Equally rich in early mammal fossils, the thicker multi-colored base, known as the Nacimiento formation, was deposited during Paleocene times just after the dinosaur’s sudden disappearance. Together with the underlying Cretaceous sedimentary rock, these layers make the San Juan Basin one of only a half dozen places on the planet where paleontologists can study a continuous terrestrial fossil record spanning the puzzling transition from dinosaurs to mammals.

The strangely organic appearing raw earth forms surrounding us provide the perfect backdrop for our musings about life’s twists and turns over the eons. But after thoroughly enjoying the easy walking past constantly changing formations we decide to try something more challenging and try reaching the mesa top via a likely looking arroyo.

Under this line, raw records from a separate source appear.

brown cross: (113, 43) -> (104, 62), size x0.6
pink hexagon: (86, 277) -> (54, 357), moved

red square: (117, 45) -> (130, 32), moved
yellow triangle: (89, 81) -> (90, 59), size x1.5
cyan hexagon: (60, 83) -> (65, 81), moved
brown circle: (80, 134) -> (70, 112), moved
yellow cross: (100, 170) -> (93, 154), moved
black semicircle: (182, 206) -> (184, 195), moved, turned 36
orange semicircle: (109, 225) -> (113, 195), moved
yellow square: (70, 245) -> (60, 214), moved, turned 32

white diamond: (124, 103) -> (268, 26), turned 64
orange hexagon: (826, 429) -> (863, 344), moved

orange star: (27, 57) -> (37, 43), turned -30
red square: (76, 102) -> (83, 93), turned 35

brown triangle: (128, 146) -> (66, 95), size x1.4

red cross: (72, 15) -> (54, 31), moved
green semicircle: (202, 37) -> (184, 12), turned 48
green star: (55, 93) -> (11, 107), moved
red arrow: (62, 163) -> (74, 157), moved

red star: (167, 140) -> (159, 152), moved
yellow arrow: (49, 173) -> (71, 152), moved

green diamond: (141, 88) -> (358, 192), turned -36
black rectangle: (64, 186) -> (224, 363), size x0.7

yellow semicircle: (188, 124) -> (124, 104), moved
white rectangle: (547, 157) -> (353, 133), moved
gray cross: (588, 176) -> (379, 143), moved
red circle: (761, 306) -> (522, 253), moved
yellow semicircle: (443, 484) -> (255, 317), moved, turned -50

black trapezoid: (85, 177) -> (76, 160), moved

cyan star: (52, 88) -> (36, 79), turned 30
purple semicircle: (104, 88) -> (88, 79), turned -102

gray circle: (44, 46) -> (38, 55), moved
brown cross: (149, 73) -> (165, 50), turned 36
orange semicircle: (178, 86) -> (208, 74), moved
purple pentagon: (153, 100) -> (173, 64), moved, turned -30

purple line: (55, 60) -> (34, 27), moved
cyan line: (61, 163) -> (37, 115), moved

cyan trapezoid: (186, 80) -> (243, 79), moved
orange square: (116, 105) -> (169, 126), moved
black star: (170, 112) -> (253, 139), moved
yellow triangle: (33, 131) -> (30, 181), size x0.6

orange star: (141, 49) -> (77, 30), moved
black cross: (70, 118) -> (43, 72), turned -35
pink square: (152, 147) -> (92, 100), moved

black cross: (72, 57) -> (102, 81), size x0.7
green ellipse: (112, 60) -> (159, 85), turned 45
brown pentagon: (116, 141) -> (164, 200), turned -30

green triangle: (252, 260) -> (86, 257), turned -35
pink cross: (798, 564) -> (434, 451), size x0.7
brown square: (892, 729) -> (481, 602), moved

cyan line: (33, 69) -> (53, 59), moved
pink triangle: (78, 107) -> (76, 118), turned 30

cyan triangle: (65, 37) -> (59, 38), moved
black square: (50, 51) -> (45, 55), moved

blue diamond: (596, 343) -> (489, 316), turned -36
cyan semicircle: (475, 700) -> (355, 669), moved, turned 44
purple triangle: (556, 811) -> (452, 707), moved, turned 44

Scrambling over boulder slides and pockets of crumbling soil, we slowly ascend the v-shaped chasm incised into the rainbow-striped, rock walls. Dark gray seams of low-grade coal hint at the lush, swampy environments that once existed here. At times we find ourselves climbing through petrified logjams. What seemed a steep arroyo is actually a series of hanging balconies and hidden sculpture galleries featuring mini-hoodoos and multi-hued chunks of petrified wood resting atop eroded soil pedestals. Some chambers even have side channels leading to still more exhibitions.

After finally getting stopped by a 50-foot high cliff at the top, we soak in the aerial perspective and marvel at the complexity of just this one little, formation filled arroyo. There are countless more carved into the mesa, most larger and more branching, assuring that you’ll probably never run out of amusing places to explore in the beguiling labyrinth that is the Mesa De Cuba Badlands.